Resilience and my little Rio Grande sandbar island

Rio Grande sandbar island emerges from a high flow year

resilience

Since early spring, I’ve taken my early morning bike ride through downtown Albuquerque to the old Route 66 crossing of the Rio Grande. Every time, I’ve stopped to check out this little sandbar island, anchored by a tenacious community of willows. I started watching closely after I saw a pair of geese, frantic as the water rose to cover their nest.

For much of the last three months, the exposed sand you see here was covered in water, as we’ve seen the highest flow past this bridge since 2005.

2019 to date on the Rio Grande at Albuquerque

 

The flows here are attenuated, in part because Albuquerque’s municipal system takes water upstream of this point. But up at San Felipe, where we have a good gauge and a long record, we’re on track to record the biggest flow into this reach of the Rio Grande Valley since 1995.

On track for the biggest flow at San Felipe since 1995.

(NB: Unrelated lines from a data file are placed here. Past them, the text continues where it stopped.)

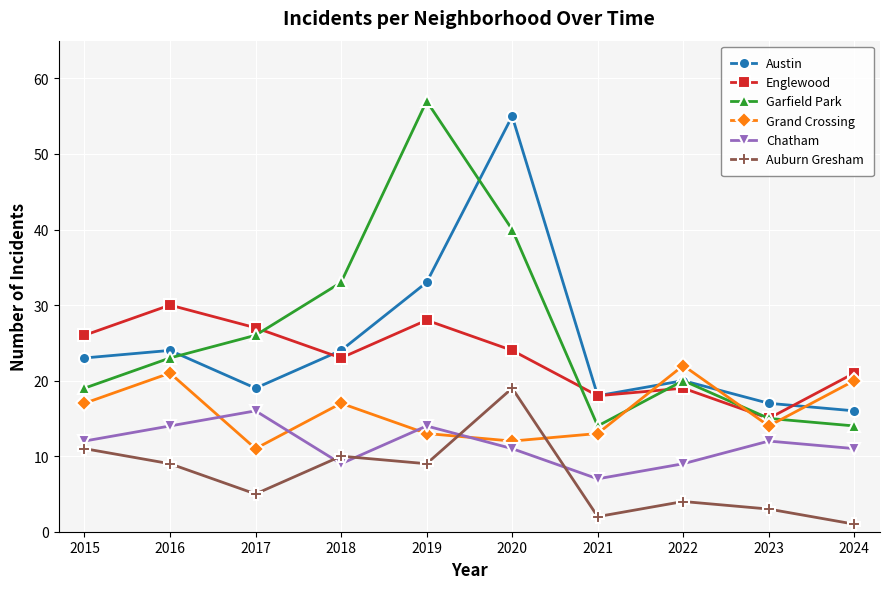

Where is the first local minimum for Garfield Park?

2021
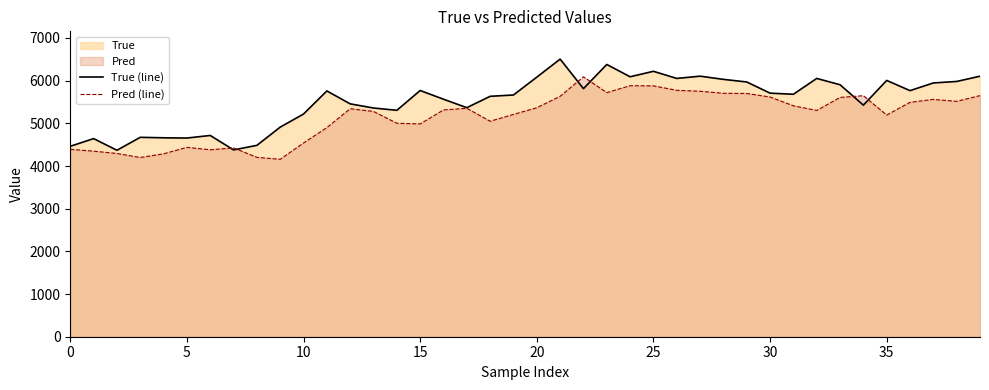

How many intersections are there between True (line) and Pred (line)?

6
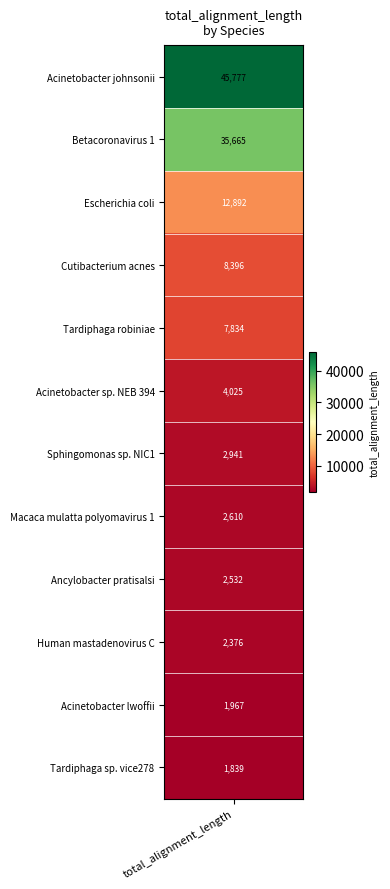

Approximately how many times larger is the value at 10 compared to 2?

0.2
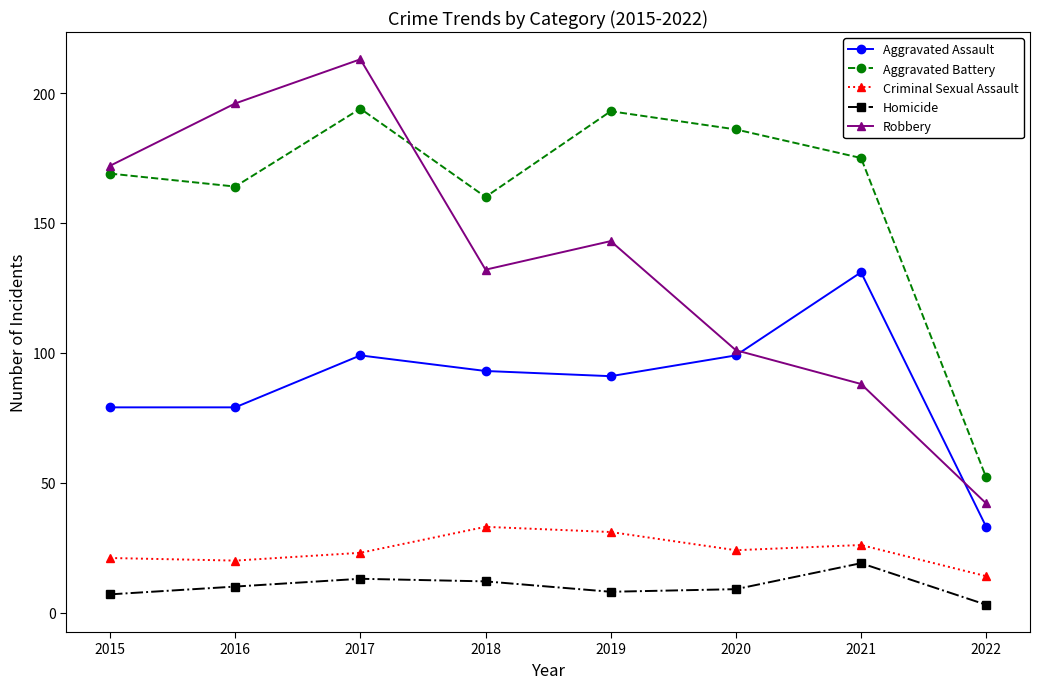

What is the sum of the Aggravated Assault values at 2020 and 2017?

198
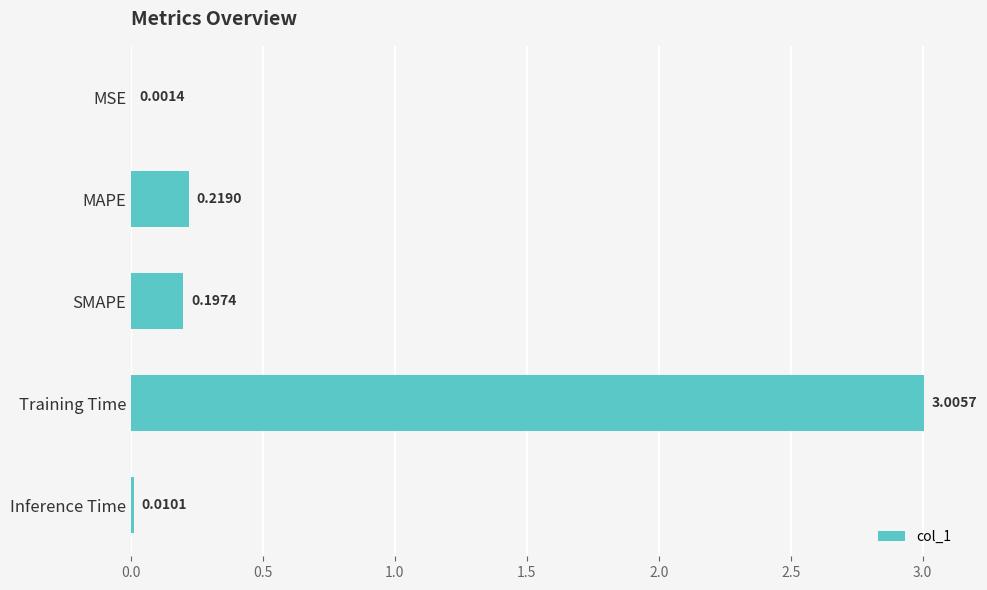

What is the sum of the values at MAPE and Training Time?

3.2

Every time I’ve been down, I’ve wondered if my little island would be gone. But this fascinating partnership of sandbar island and willow off the Central Avenue Bridge persists, emerging the past few trips as flows dropped below 2,000 cubic feet per second for the first time since early April.

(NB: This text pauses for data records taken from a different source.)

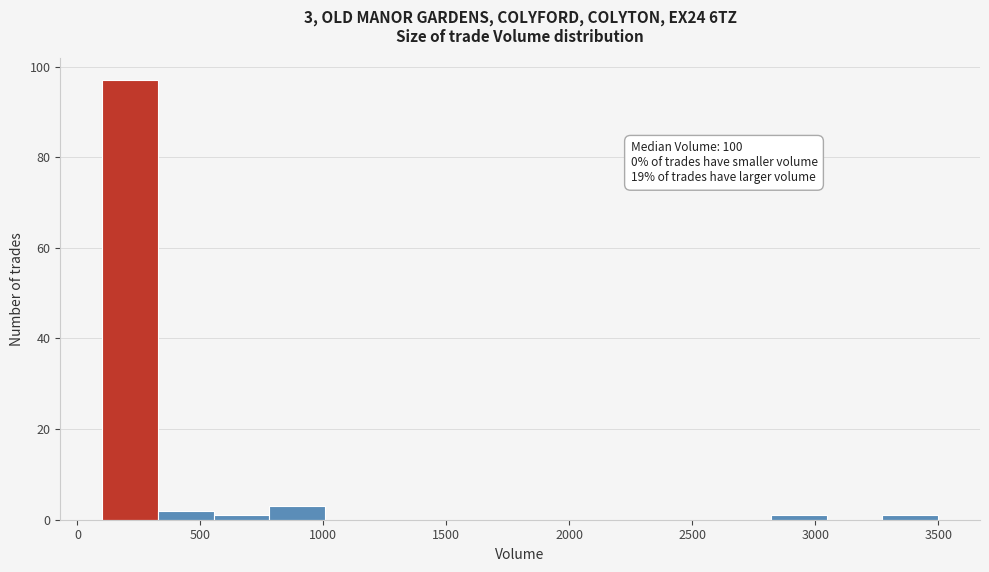

Over which range of the x-axis is the bar tallest?

100 to 350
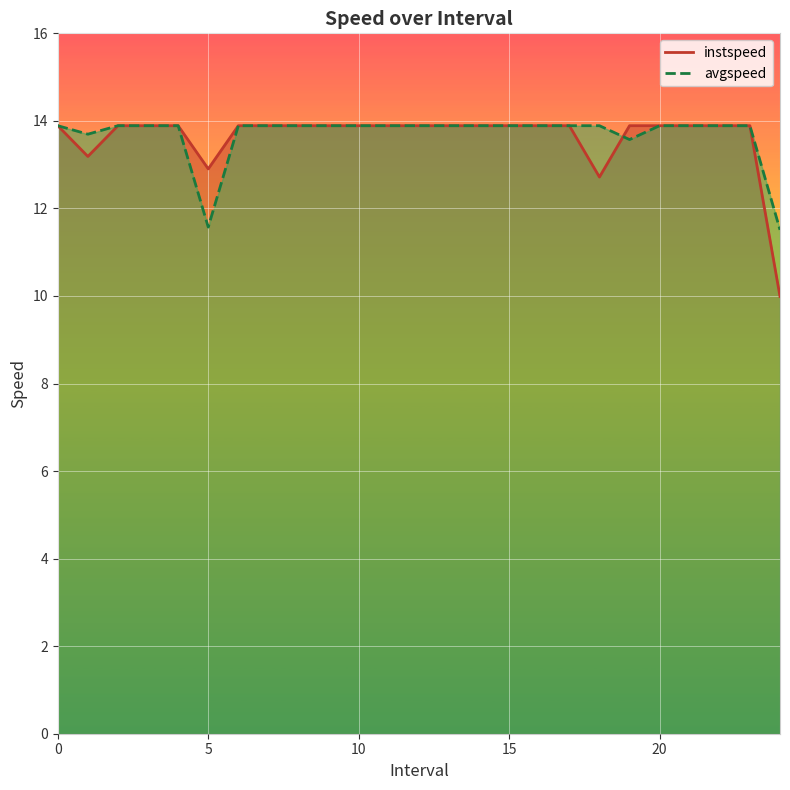

What is the label of the 2nd point from the left?

1.0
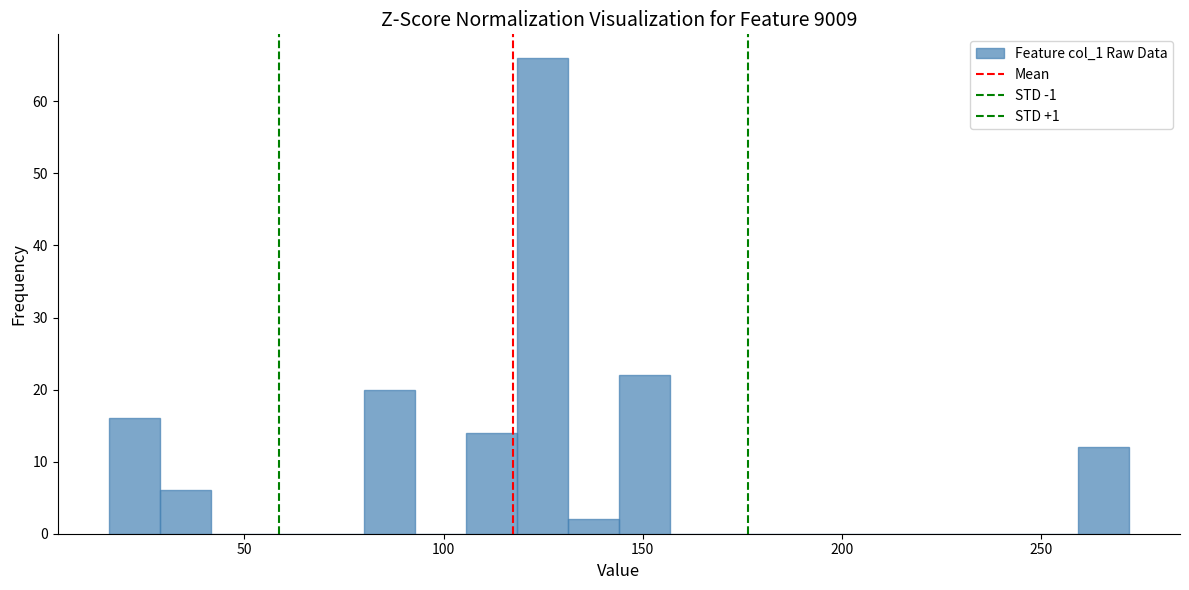

Read against the x-axis, roughly where is the centre of the tallest bar?

125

Scholars have helpfully defined resilience as “the ability of a system to survive a shock while retaining its basic structure and function.” One of the important issues when invoking the resilience framework is what we include within our definition of the “system” (“Resilience of what, and for whom,” as my friend and colleague Mindy Benson frequently asks.). If our definition is to include the geese, my little island has failed the resilience test. But if we’re talking about the partnership of sandbar and willow, the basic structure and function remain intact.

4 Comments

  1. This is an excellent example of how natural systems work, that is, the sandbar and the willow. It appears from the picture that flow is from right to left (?), just looking at ripple patterns around the sandbar/island and at the bridge supports and baffles. The root structure of the willow is binding the soil and keeps the willow/sandbar system in tact, resisting flow from the right, and forming the downstream taper as the root system appears less dense on the tapered, downstream, pointed side of the sandbar. “Bioengineering” borrows from this concept; for example, in designing a bioengineered structure, willows poles are planted in a riprap, inline grade control structure, with the intent of having the root system bind the riprap and willows together, ultimately forming a stronger structure. During large flood events, the willows lay over in the direction of flow, hopefully keeping most of the rock in place.

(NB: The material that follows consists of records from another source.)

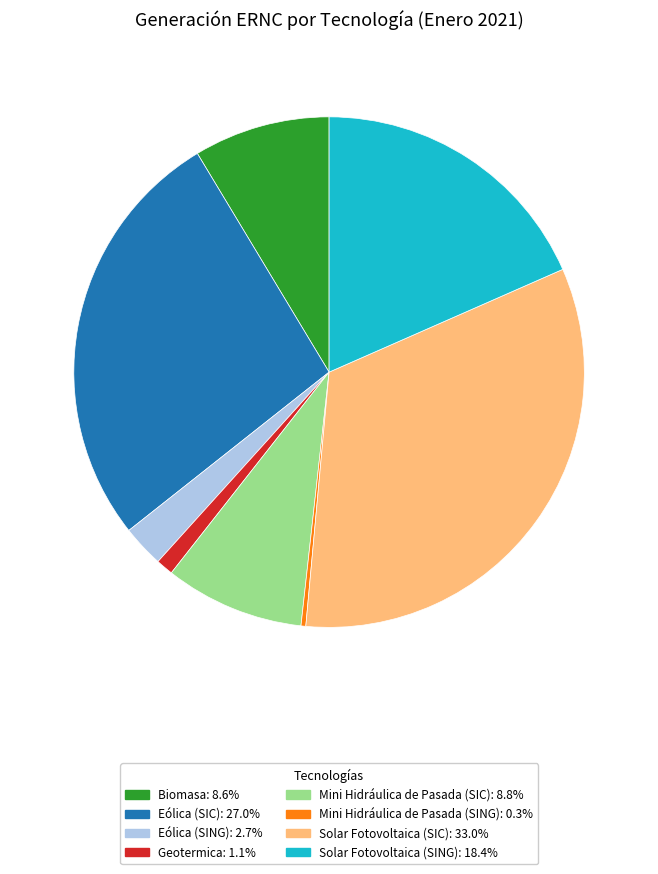

True or false: Solar Fotovoltaica (SIC) accounts for 38% of the total.

False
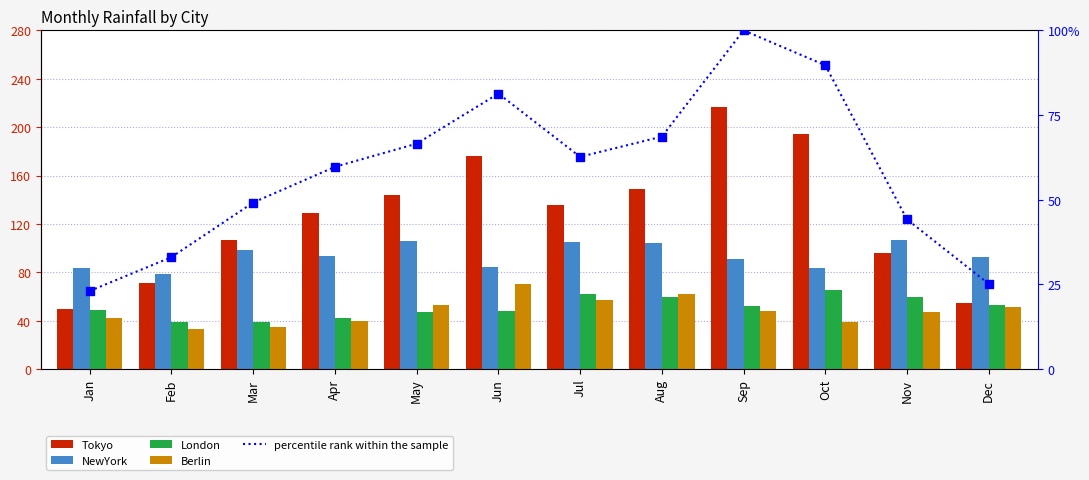

At which category is the sum across all series the highest?

Sep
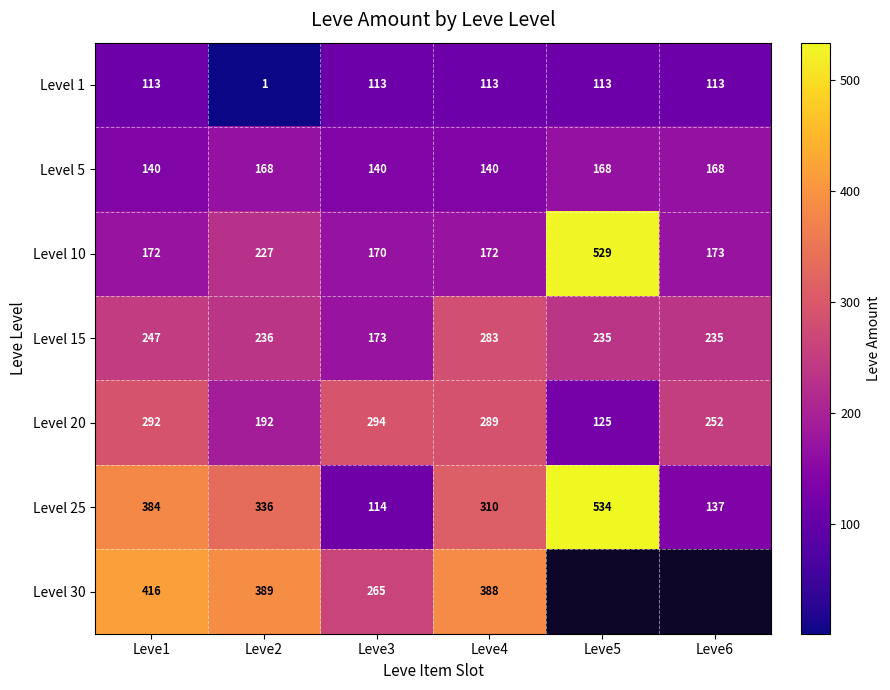

What is the sum of all Level 5 values?

924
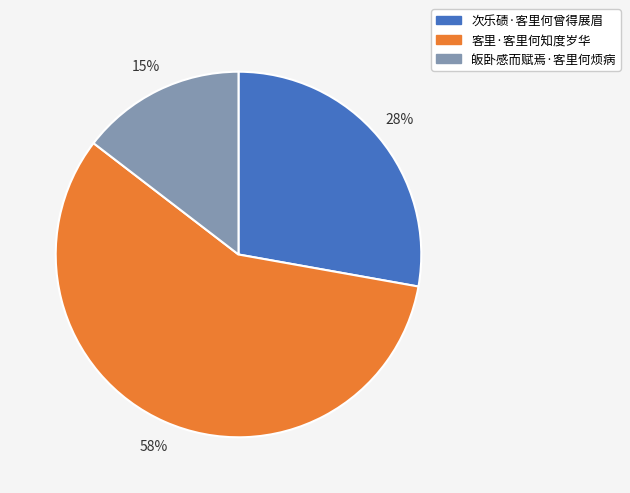

To the nearest percent, what is the average slice percentage?

33%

  2. The use of willows to stabilize islands and river banks was first documented in Roman times. It is called “willow spiling” and was practiced throughout the Roman Empire. It is easily viewed along the upper reaches of the Thames River in England. I made a trip to the UK in 2009 specifically to view this practice foolishly thinking that the MRGCD might adopt it to stabilize their ditches and canals which were especially affected with the high flows this year. It is a cheap and effecting method.